▸ WORK REQUIRED
Which lines of the listing hold the string "down"? Show each of them.

▸ PROVIDED RECORDS
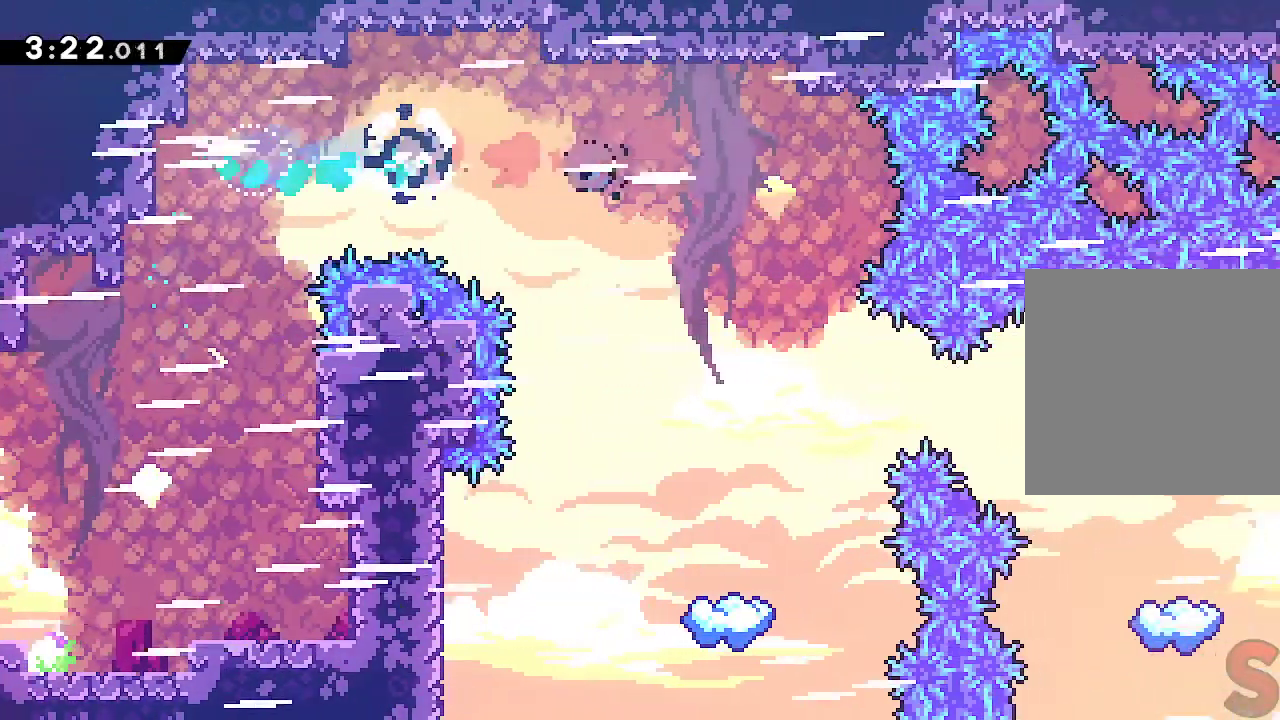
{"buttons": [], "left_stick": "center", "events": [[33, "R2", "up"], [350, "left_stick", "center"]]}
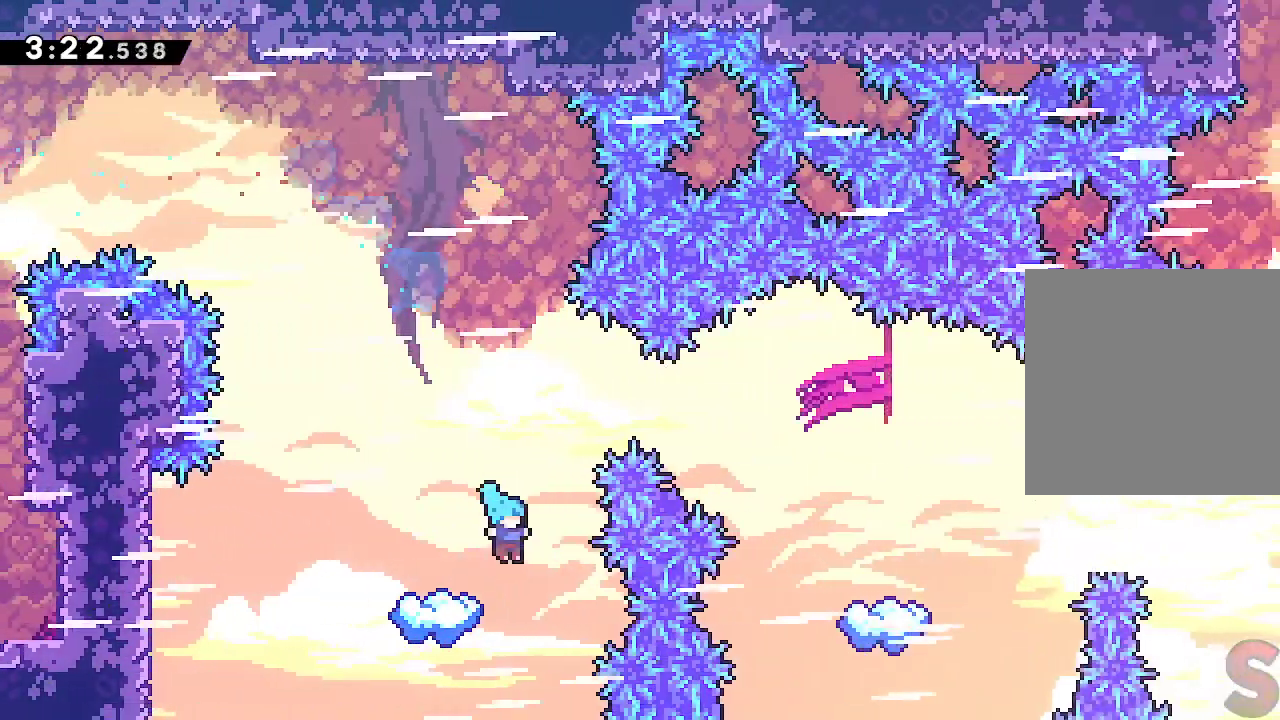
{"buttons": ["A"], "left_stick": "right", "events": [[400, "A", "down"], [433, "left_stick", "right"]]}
==
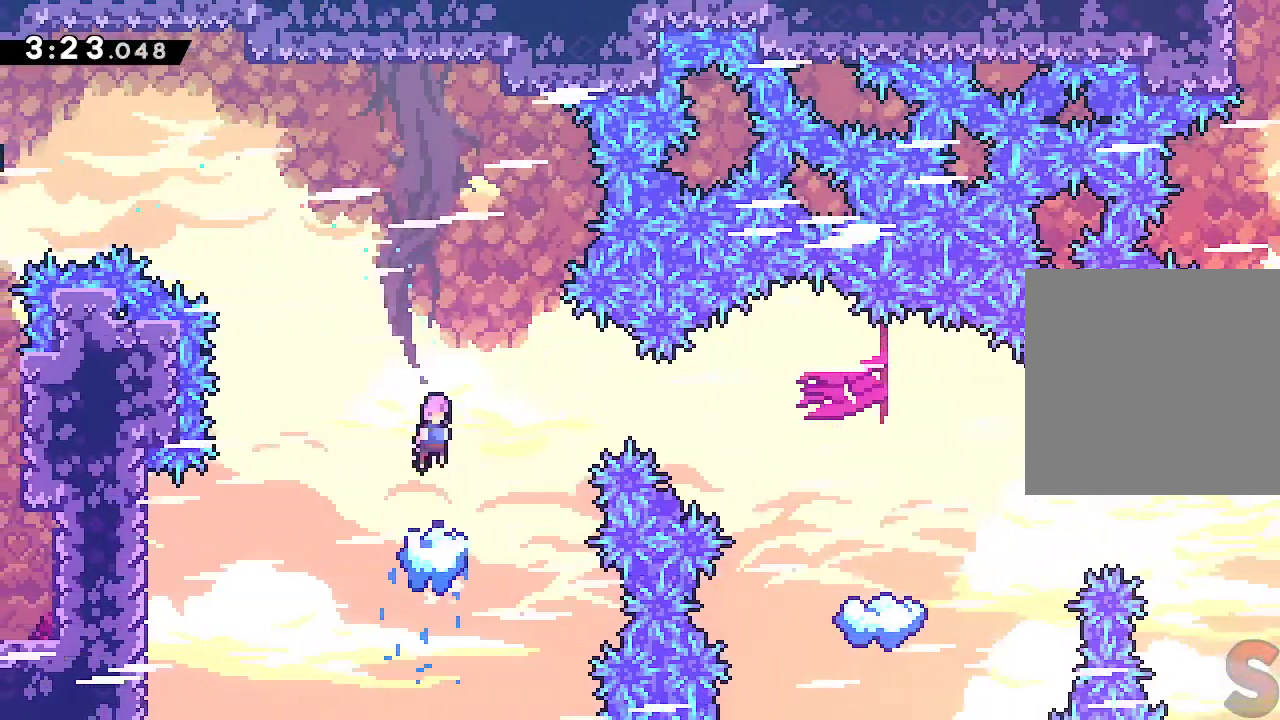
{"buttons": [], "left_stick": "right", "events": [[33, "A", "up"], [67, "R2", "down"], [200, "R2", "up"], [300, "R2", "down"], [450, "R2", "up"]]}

▸ FINISHED TASK
{"buttons": ["A"], "left_stick": "right", "events": [[400, "A", "down"], [433, "left_stick", "right"]]}
{"buttons": [], "left_stick": "right", "events": [[33, "A", "up"], [67, "R2", "down"], [200, "R2", "up"], [300, "R2", "down"], [450, "R2", "up"]]}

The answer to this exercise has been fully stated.